Set of tasks:
1 - In the SU-85 forum posts, what has Raminator finished printing?
2 - For each statement below, say whether the SU-85 forum posts agree with it, answering yes or no and quoting the deciding words. (a) The antenna mounts can swivel down to about 90 degrees. (b) Raminator has finished the stamped set for Herman's SU-85. (c) The post by tankme is dated Sat Sep 11, 2021.

Text block:
<<<<

You dont 'owe' anything mate, I'm just happy to have the shot at correct wheels for that SU which arent going to require a foreign bank loan
Dont get too misty-eyed on that T34, it will only make parting such sweet sorrow

Re: An-Bri-RC SU-85
Posted: Wed Sep 08, 2021 9:10 pm
by tankme
The antenna mounts do swivel down to like 90 degrees, but I think that was mostly for storage. With the spring on it, the turret can pass right by it.
Re: An-Bri-RC SU-85
Posted: Sat Sep 11, 2021 12:37 pm
by Raminator
Printer's been running non-stop for the last week.
Got a whole set for the T-34/76 done, and I'm halfway through a stamped set for Herman's SU-85. A lot of post-processing and curing ahead of me, I should probably be doing it in batches during the week instead of saving it for the weekend.

>>>>

Stored items from a collection
<<<<

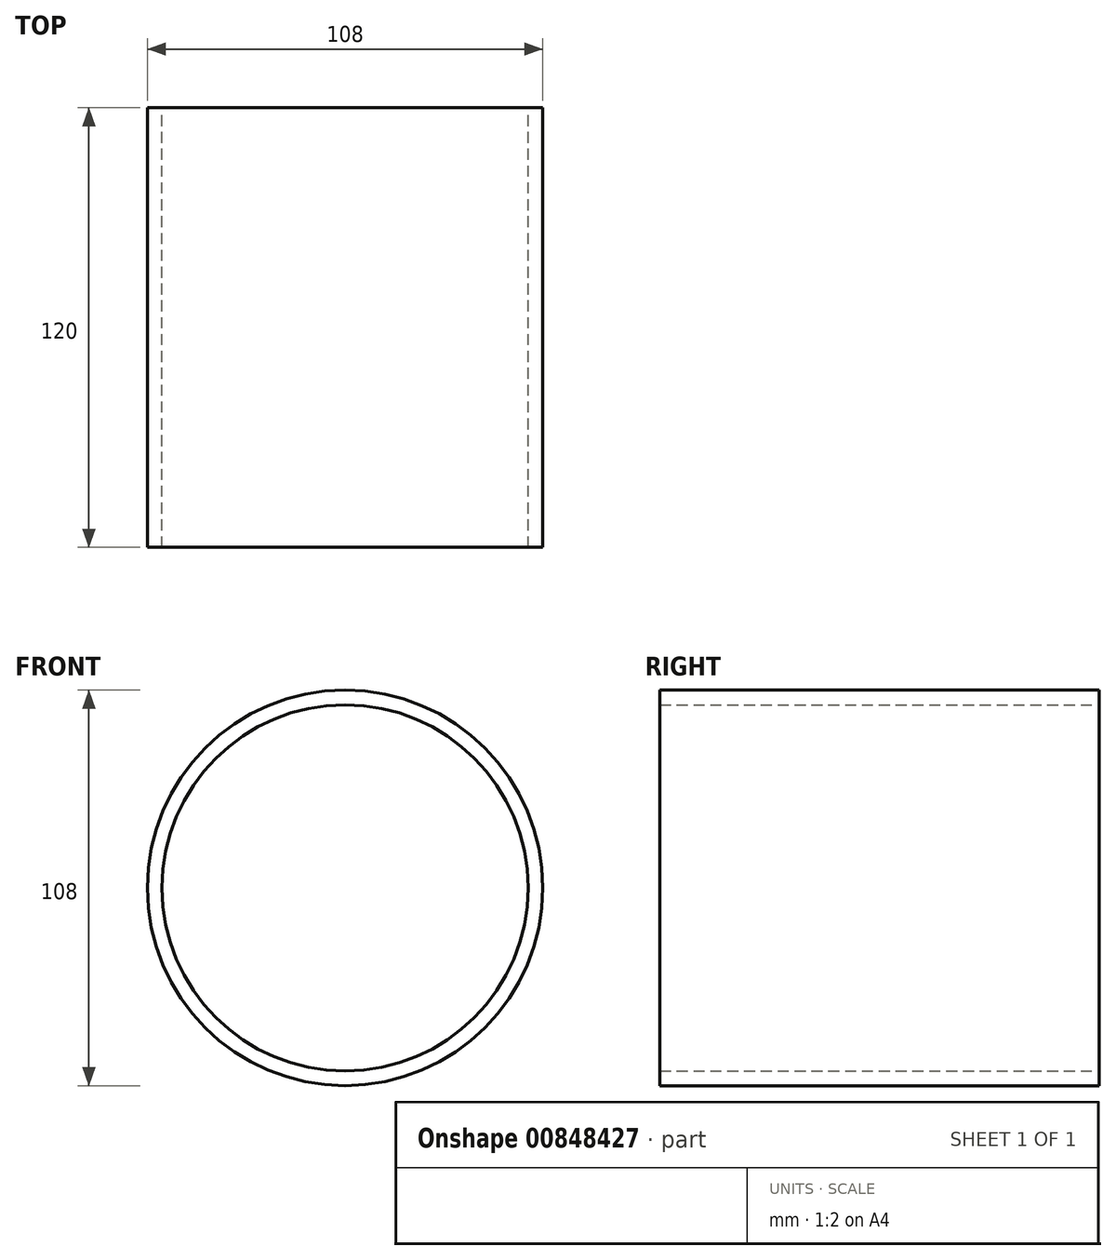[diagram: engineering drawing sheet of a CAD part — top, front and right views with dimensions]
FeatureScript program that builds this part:
annotation { "Feature Type Name" : "Feature", "Feature Type Description" : "" }
export const myFeature = defineFeature(function(context is Context, id is Id, definition is map)
    precondition{}
    {
        {
            var Q0;
            Q0=qCreatedBy(makeId("Front.planeOp"),FACE);
            var sketch = newSketch(context, id + "F0", { "sketchPlane" : qUnion([Q0])});
            skCircle(sketch, "E0", {"center": v(0, 0) * mm, "radius": 50 * mm});
            skCircle(sketch, "E1", {"center": v(0, 0) * mm, "radius": 54 * mm});
            skSolve(sketch);
        }
        {
            var Q0;
            Q0=makeQuery(id+"F0.imprint","IMPRINT",FACE,{"disambiguationData":[TD([[makeQuery(id+"F0.imprint","IMPRINT",EDGE,{"derivedFrom":sQuery(id+"F0.wireOp",EDGE,"E0")}),-1.0]])]});
            extrude(context, id + "F1", {"entities" : qUnion([Q0]), "depth" : 120 * mm, "offsetDistance" : 25 * mm});
        }
    });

>>>>

Results for each task:
1 - A whole set for the T-34/76.

2 -
(a) Yes: "The antenna mounts do swivel down to like 90 degrees"
(b) No: "I'm halfway through a stamped set for Herman's SU-85"
(c) No: "Posted: Wed Sep 08, 2021 9:10 pm"